Elon’s program aims to teach the requisite technical skills along with the development of “soft skills,” such as communications and critical thinking, according to associate professor Sirena Hargrove-Leak, director of the new program.
A fundraising effort is underway for a 30,000-square-foot, $12 million building that will include design workshops, classrooms and labs. Meanwhile, students will attend classes at the school’s existing science center.
Elon, with an annual price tag of $46,000 for undergraduates, has added more than 2,000 students since 2000. The engineering plan is among the last initiatives of President Leo Lambert, who steps down this month after 19 years. His successor is Constance Ledoux Book, previously provost at The Citadel in Charleston, S.C.
ON THE ROCKS
About 130 of Rockwell Collins’ roughly 1,600 employees in Winston-Salem are losing their jobs as the Cedar Rapids, Iowa-based company shifts more production to the Philippines. Rockwell shareholders in January approved the company’s $30 billion proposed sale to United Technologies, announced in September. Rockwell entered Winston-Salem in April when it bought B/E Aerospace, a Florida-based maker of airplane seats and other cabin-interior products, for $8.6 billion.

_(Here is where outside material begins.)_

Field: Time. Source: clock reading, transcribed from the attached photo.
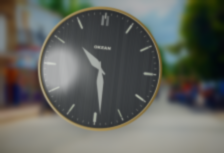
10:29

Now, Rockwell will combine with United’s Charlotte-based UTC Aerospace division, formed when the company bought Goodrich in 2012. The day after the sale was announced, Rockwell CEO Kelly Ortberg told The Winston-Salem Journal, “There will be no local impact on staffing levels.” In a statement, a Rockwell spokesman says the recent layoffs were part of a cost-cutting initiative unrelated to the pending sale. Additionally, the company has shifted about 32 engineering and other jobs to Winston-Salem from Arizona.